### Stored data
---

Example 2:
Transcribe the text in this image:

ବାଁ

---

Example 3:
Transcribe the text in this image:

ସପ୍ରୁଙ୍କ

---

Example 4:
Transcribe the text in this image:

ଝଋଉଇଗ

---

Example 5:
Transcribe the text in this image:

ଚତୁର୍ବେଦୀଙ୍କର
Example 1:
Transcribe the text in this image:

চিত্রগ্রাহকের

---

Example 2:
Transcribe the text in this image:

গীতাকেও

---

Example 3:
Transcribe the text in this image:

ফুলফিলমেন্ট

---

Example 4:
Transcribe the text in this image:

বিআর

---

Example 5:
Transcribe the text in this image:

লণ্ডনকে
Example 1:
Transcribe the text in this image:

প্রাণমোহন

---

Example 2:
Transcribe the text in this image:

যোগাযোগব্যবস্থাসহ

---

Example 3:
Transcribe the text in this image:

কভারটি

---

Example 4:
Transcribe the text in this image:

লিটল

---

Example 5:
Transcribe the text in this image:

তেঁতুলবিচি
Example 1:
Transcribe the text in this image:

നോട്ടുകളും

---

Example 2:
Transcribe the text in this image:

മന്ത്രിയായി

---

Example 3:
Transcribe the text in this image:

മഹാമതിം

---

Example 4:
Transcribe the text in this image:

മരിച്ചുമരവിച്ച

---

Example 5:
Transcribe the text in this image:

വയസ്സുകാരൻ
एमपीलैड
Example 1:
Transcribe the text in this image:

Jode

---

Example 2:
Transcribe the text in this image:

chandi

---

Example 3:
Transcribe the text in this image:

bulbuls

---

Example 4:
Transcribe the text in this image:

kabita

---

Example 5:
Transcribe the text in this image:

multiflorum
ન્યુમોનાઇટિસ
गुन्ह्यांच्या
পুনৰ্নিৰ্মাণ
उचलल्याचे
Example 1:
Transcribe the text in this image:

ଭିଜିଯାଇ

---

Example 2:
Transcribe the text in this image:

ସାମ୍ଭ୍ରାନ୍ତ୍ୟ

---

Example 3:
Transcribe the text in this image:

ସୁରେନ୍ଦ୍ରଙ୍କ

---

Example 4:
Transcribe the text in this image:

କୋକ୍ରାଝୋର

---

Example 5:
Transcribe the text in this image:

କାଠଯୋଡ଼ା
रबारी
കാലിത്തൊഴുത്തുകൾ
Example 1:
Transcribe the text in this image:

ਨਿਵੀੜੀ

### Work required
Output all of the entries without altering a single word.

### Answer to the exercise
---

Example 2:
Transcribe the text in this image:

ବାଁ

---

Example 3:
Transcribe the text in this image:

ସପ୍ରୁଙ୍କ

---

Example 4:
Transcribe the text in this image:

ଝଋଉଇଗ

---

Example 5:
Transcribe the text in this image:

ଚତୁର୍ବେଦୀଙ୍କର
Example 1:
Transcribe the text in this image:

চিত্রগ্রাহকের

---

Example 2:
Transcribe the text in this image:

গীতাকেও

---

Example 3:
Transcribe the text in this image:

ফুলফিলমেন্ট

---

Example 4:
Transcribe the text in this image:

বিআর

---

Example 5:
Transcribe the text in this image:

লণ্ডনকে
Example 1:
Transcribe the text in this image:

প্রাণমোহন

---

Example 2:
Transcribe the text in this image:

যোগাযোগব্যবস্থাসহ

---

Example 3:
Transcribe the text in this image:

কভারটি

---

Example 4:
Transcribe the text in this image:

লিটল

---

Example 5:
Transcribe the text in this image:

তেঁতুলবিচি
Example 1:
Transcribe the text in this image:

നോട്ടുകളും

---

Example 2:
Transcribe the text in this image:

മന്ത്രിയായി

---

Example 3:
Transcribe the text in this image:

മഹാമതിം

---

Example 4:
Transcribe the text in this image:

മരിച്ചുമരവിച്ച

---

Example 5:
Transcribe the text in this image:

വയസ്സുകാരൻ
एमपीलैड
Example 1:
Transcribe the text in this image:

Jode

---

Example 2:
Transcribe the text in this image:

chandi

---

Example 3:
Transcribe the text in this image:

bulbuls

---

Example 4:
Transcribe the text in this image:

kabita

---

Example 5:
Transcribe the text in this image:

multiflorum
ન્યુમોનાઇટિસ
गुन्ह्यांच्या
পুনৰ্নিৰ্মাণ
उचलल्याचे
Example 1:
Transcribe the text in this image:

ଭିଜିଯାଇ

---

Example 2:
Transcribe the text in this image:

ସାମ୍ଭ୍ରାନ୍ତ୍ୟ

---

Example 3:
Transcribe the text in this image:

ସୁରେନ୍ଦ୍ରଙ୍କ

---

Example 4:
Transcribe the text in this image:

କୋକ୍ରାଝୋର

---

Example 5:
Transcribe the text in this image:

କାଠଯୋଡ଼ା
रबारी
കാലിത്തൊഴുത്തുകൾ
Example 1:
Transcribe the text in this image:

ਨਿਵੀੜੀ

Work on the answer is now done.